How do they work? As well as taking out a mortgage, you have a separate savings account — and sometimes a current account — with the bank that has lent you the mortgage.
Instead of receiving interest, these linked accounts reduce the interest you pay on the mortgage. The account balance is subtracted from the mortgage debt figure, with loan interest only charged on the net difference. For example, if the mortgage is £100,000 and you have savings of £20,000, you only pay loan interest on the £80,000 difference. If you then decide to withdraw £10,000 of savings, you pay mortgage interest on £90,000.
Are they good? In effect, you earn the mortgage rate on the savings you keep with the lender. And because you aren’t actually given this interest, there is no tax to pay.

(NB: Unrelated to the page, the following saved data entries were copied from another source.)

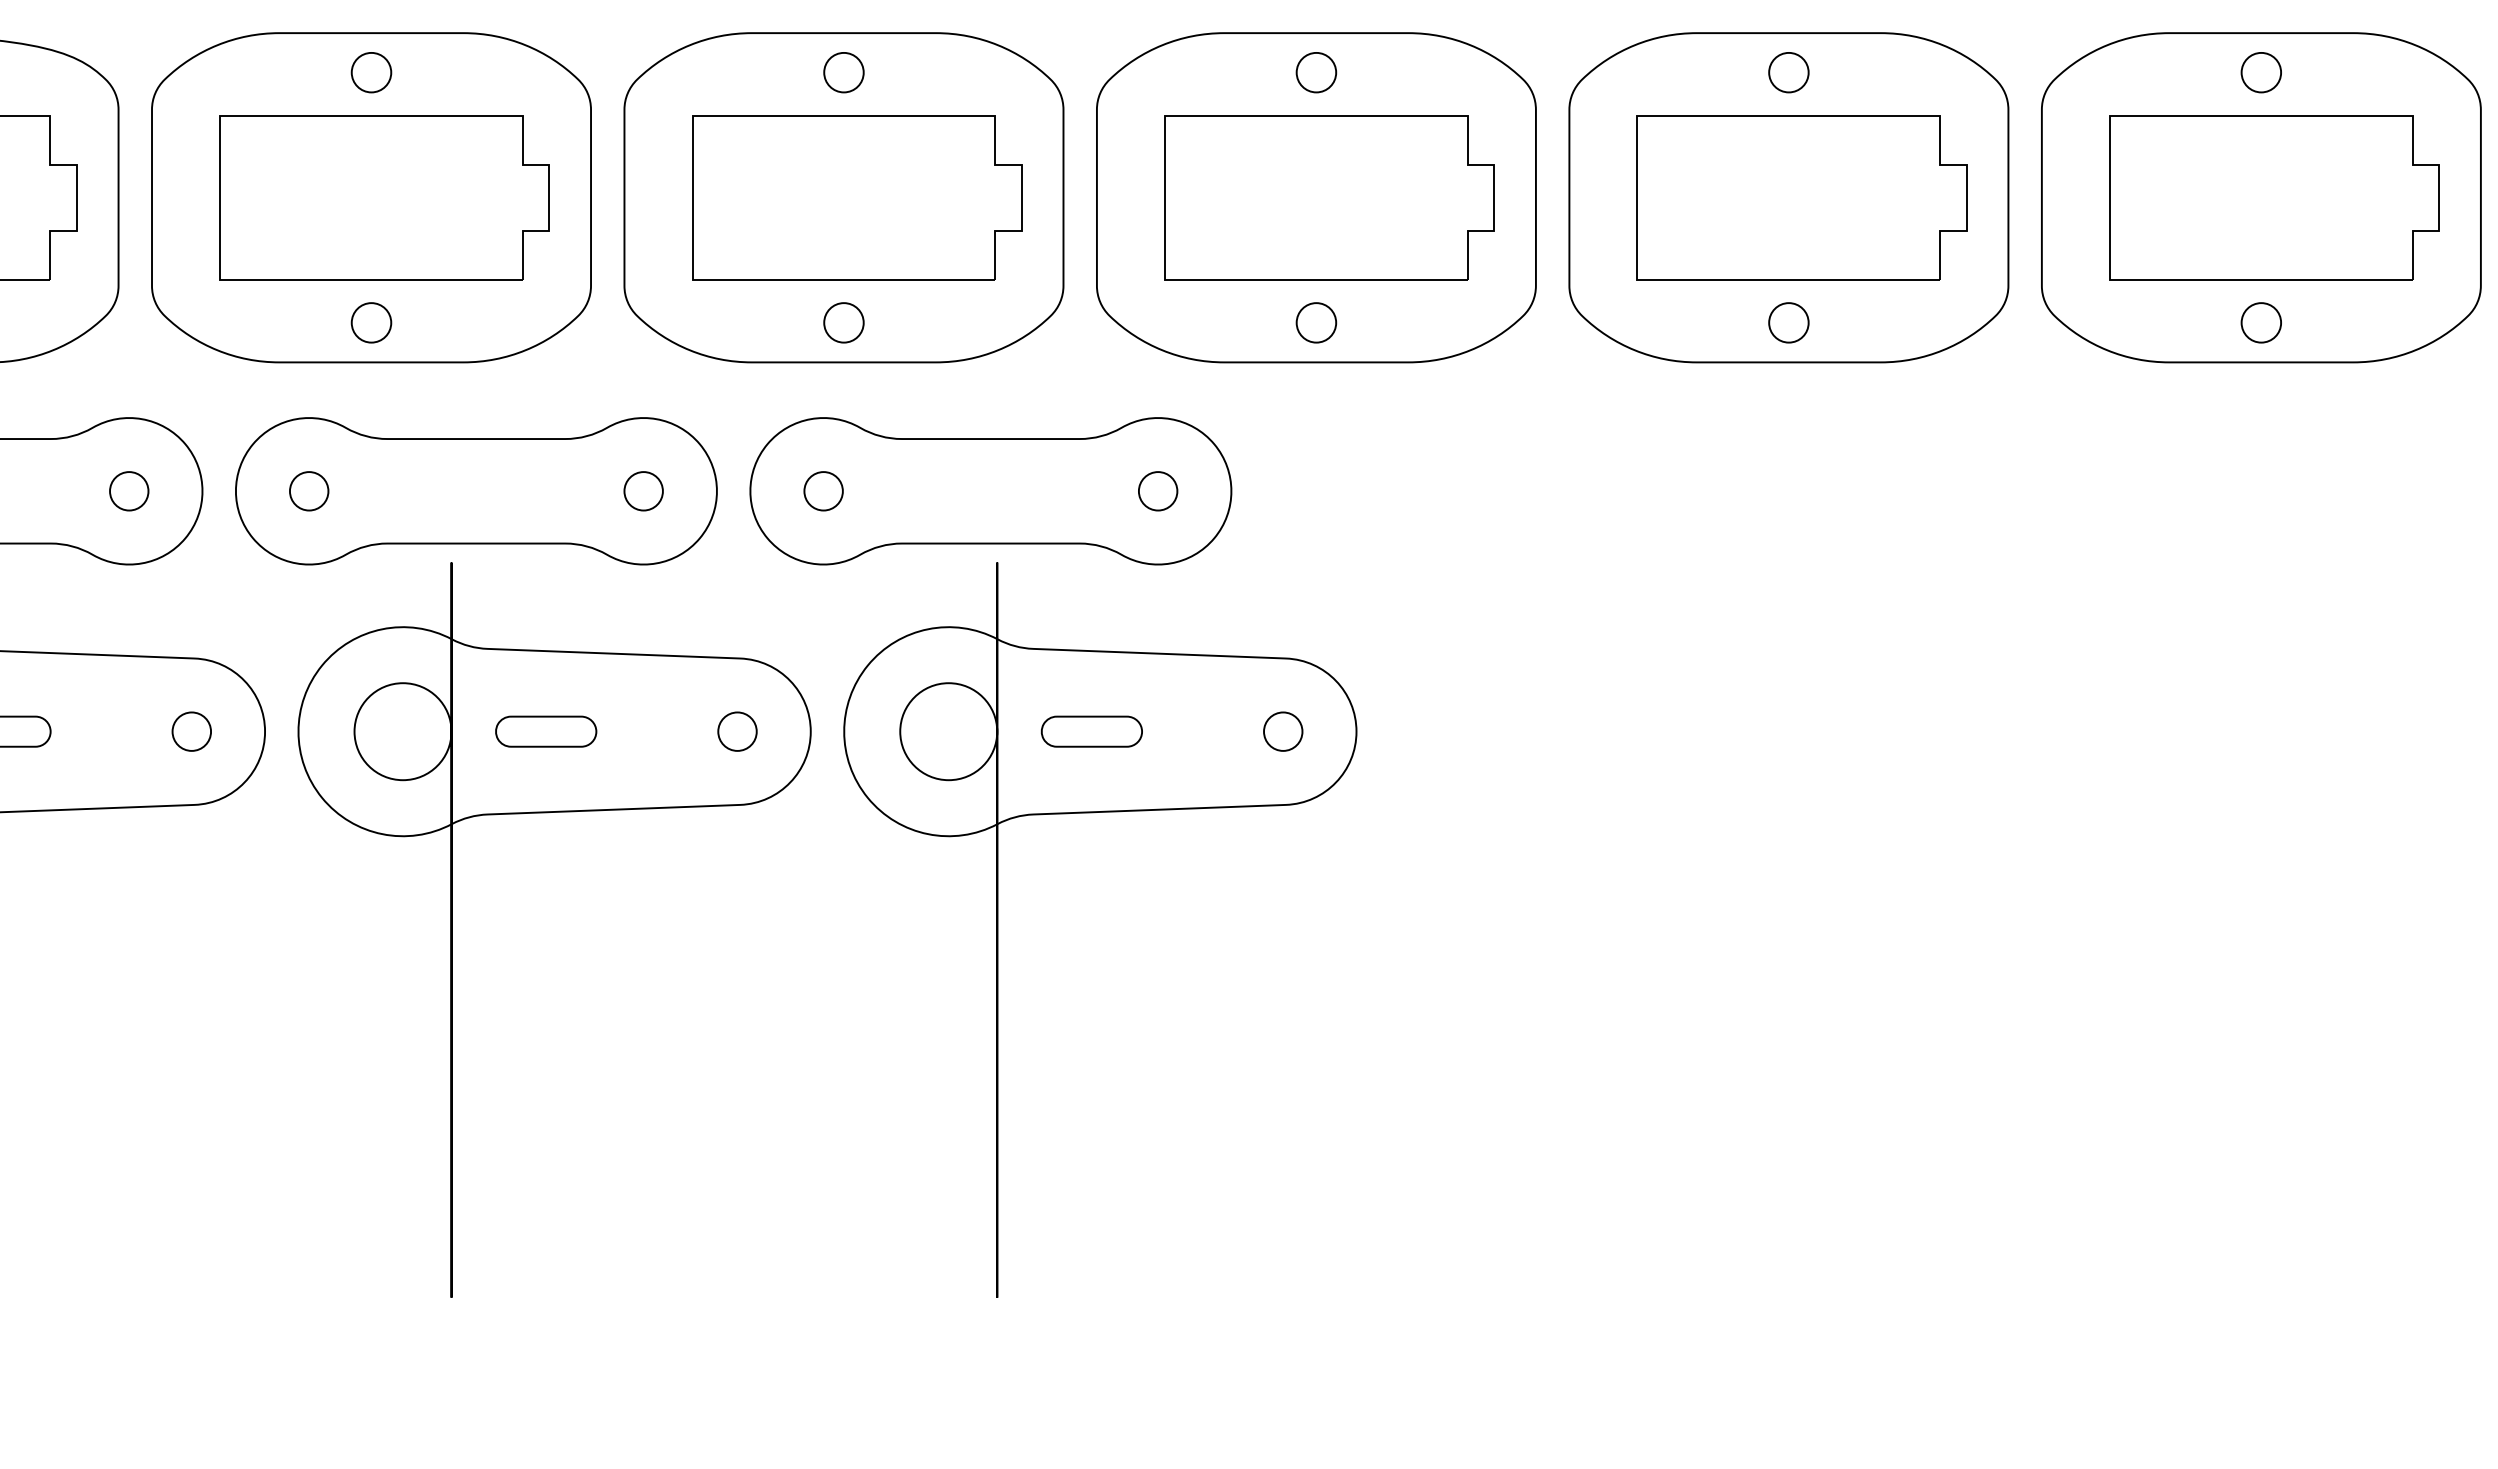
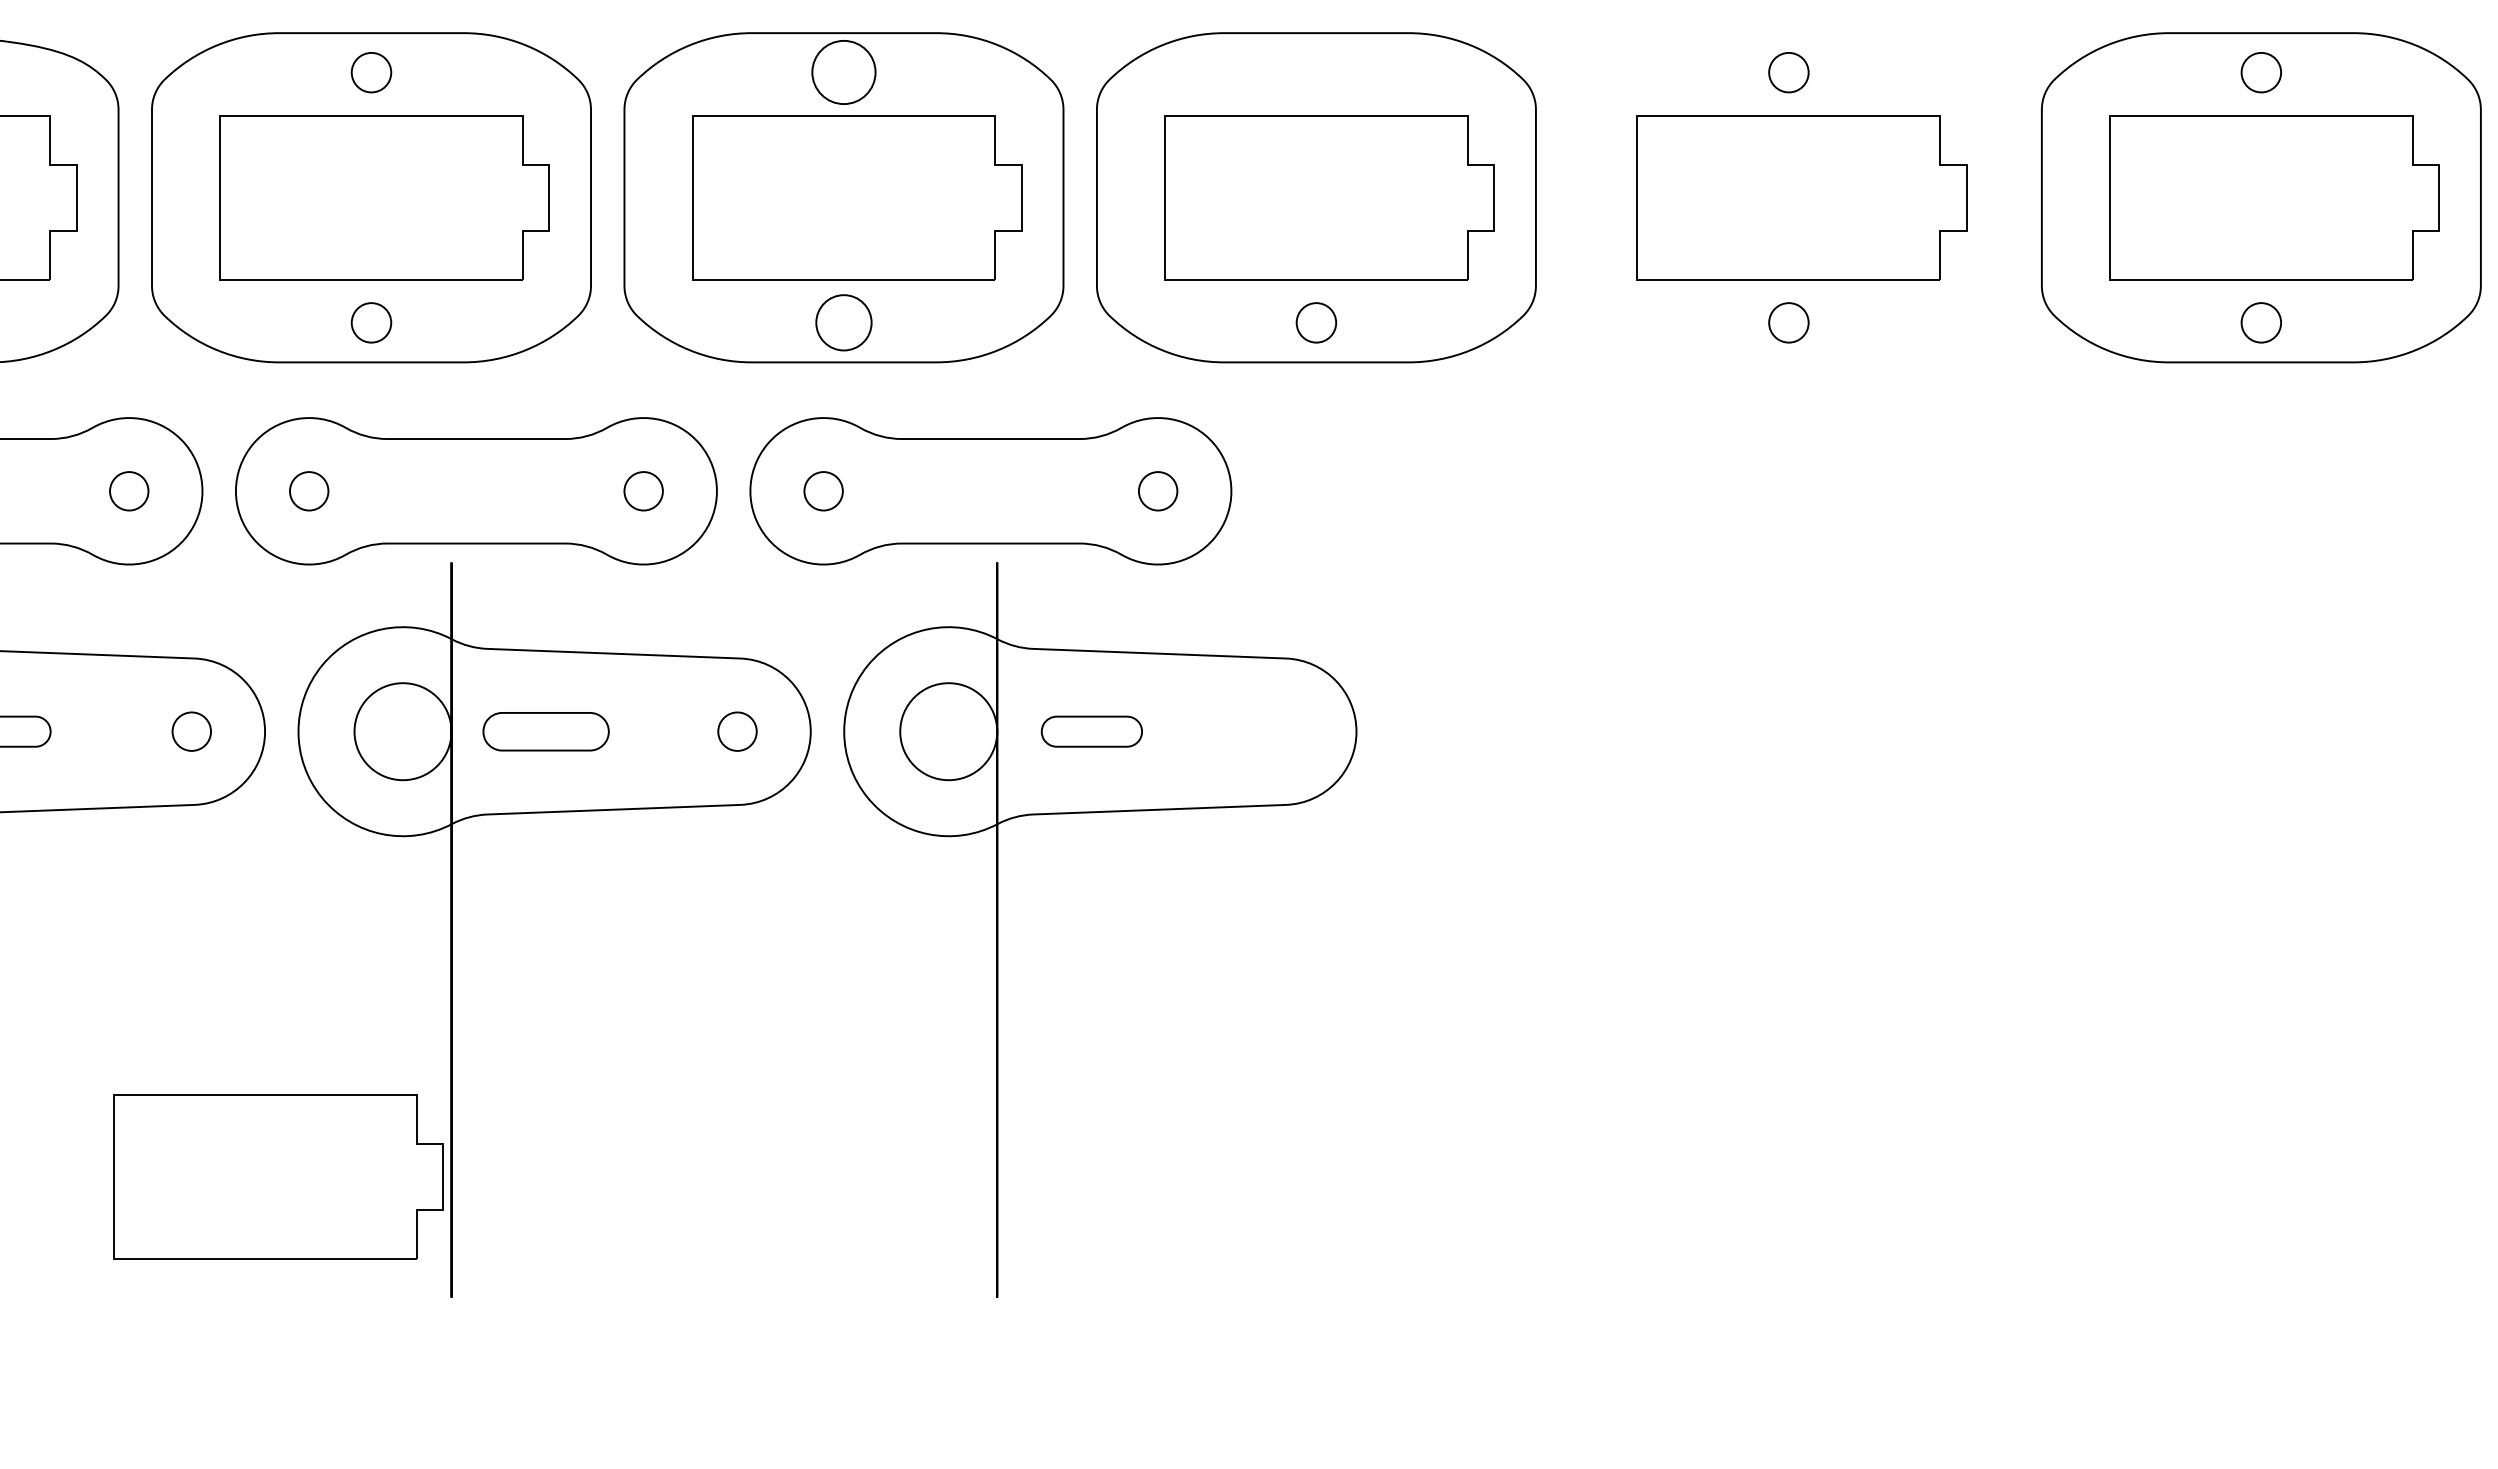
part at (843, 72) size: 42x42 px -> 66x65 px
part at (1316, 72): present -> none
part at (1788, 197): present -> none
part at (843, 322) size: 42x42 px -> 58x58 px
part at (546, 731) size: 103x33 px -> 128x40 px
part at (1283, 731): present -> none
part at (278, 1176): none -> present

According to First Direct, a leading provider of offset mortgages, the average homeowner earns 4.6 per cent on savings linked to these mortgages.

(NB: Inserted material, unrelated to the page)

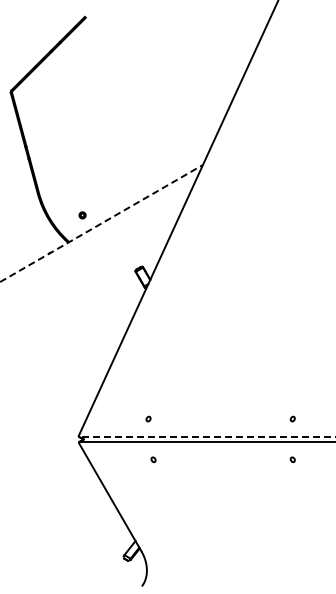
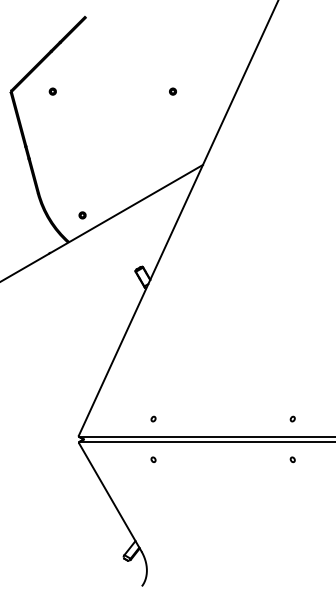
part at (52, 91): none -> present
part at (172, 91): none -> present
line at (101, 223): dashed -> solid
part at (148, 418) position: (148, 418) -> (153, 418)
line at (207, 437): dashed -> solid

However, offset loan rates can be higher than those on conventional mortgages. Offsets therefore make most sense for borrowers with significant savings, particularly for higher-rate taxpayers who would otherwise lose 40 per cent of their interest in taxable accounts. Self-employed people with large amounts of cash sitting in their accounts at various times of the month also stand to benefit.
And current accounts? These use the offset principle as well but put your credit and debit balances in one pot, rather than keeping them separate. This means you are constantly in the red, and some experts think traditional offsets are easier to manage.